Une chaussure qui divise, puis qui convertit
Il y a un rite de passage chez les amateurs de Paraboot. La première semaine. Le cuir est raide, le cousu norvégien ne plie pas, la semelle en caoutchouc naturel résiste au pied comme une semelle de randonnée neuve. On peste. On se demande si on n’a pas fait une erreur. Et puis un matin, quelque chose cède. La chaussure épouse le pied, le bourrelet de couture s’assouplit, et on comprend pourquoi les gens gardent leurs Michael quinze ans.
C’est le paradoxe Paraboot : une chaussure qu’il faut mériter. Ceux qui passent le cap du rodage ne reviennent pas en arrière. Ressemelables, quasi indestructibles, elles vieillissent comme un bon cuir doit vieillir - avec du caractère, pas de la fatigue.
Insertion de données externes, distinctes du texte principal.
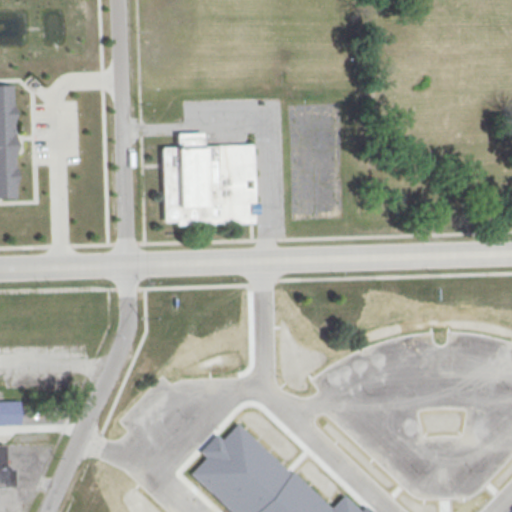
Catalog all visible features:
park: (395, 112)
road: (191, 125)
building: (6, 141)
building: (6, 144)
road: (56, 144)
building: (204, 182)
building: (203, 183)
road: (262, 192)
road: (256, 238)
road: (318, 259)
road: (123, 264)
road: (81, 266)
road: (19, 267)
road: (324, 278)
road: (127, 288)
road: (58, 289)
road: (262, 324)
building: (8, 412)
building: (8, 412)
road: (175, 457)
building: (5, 472)
building: (5, 472)
building: (254, 478)
building: (255, 478)
road: (371, 492)
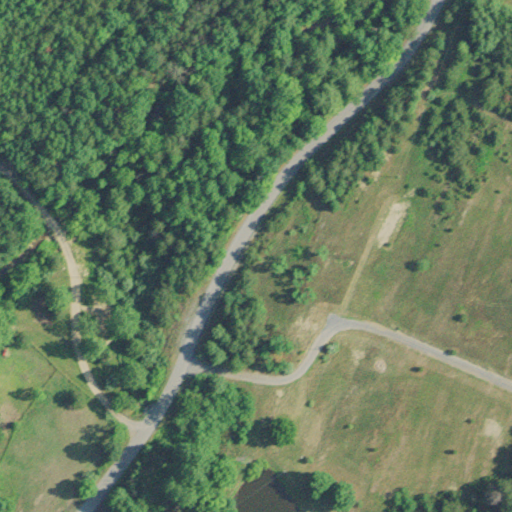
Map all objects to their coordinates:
road: (73, 88)
road: (25, 194)
road: (55, 229)
road: (241, 240)
road: (343, 322)
road: (78, 345)
road: (103, 504)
Le débat, il est sur le prix. 600 paires par jour, ce n’est pas de l’artisanat confidentiel. Et la facture reste salée. Certains font remarquer qu’au même budget, on trouve du sur-mesure chez des bottiers qui montent 30 paires par semaine. L’argument se défend. La réponse de Paraboot tient en un mot : la semelle. Personne d’autre ne moule son propre caoutchouc naturel. Ce savoir-faire a un coût, et il n’est pas négociable.
Autre reproche récurrent : Paraboot ne fait pas dans le raffinement. Pas de patines sophistiquées, pas de cuirs exotiques, pas de finitions au cordovan miroir. La maison travaille un registre - le cuir lisse, robuste, traité pour résister à la pluie iséroise. C’est un choix assumé, pas une limite technique. Comme un couteau de cuisine en acier carbone : moins flatteur qu’un damas, mais c’est celui qu’on prend tous les jours.
Quatre générations, zéro concession
Marc-Antoine Richard-Pontvert, quatrième génération, dirige la production depuis l’an 2000. La famille n’a jamais vendu. Jamais cédé. Jamais pris un centime de fonds d’investissement.
C’est devenu rare. Regardez autour : les maisons de chaussures centenaires qui restent indépendantes se comptent sur les doigts d’une main. Les autres ont été absorbées, délocalisées, vidées. Le nom reste sur l’enseigne, le cuir a été remplacé par de la résine, et l’usine historique est devenue un showroom.
Paraboot fabrique encore. À Saint-Jean-de-Moirans. Avec ses propres semelles. Avec du cousu norvégien. Avec 200 personnes qui savent ce qu’elles font.
Ce n’est pas de la nostalgie. C’est de la résistance.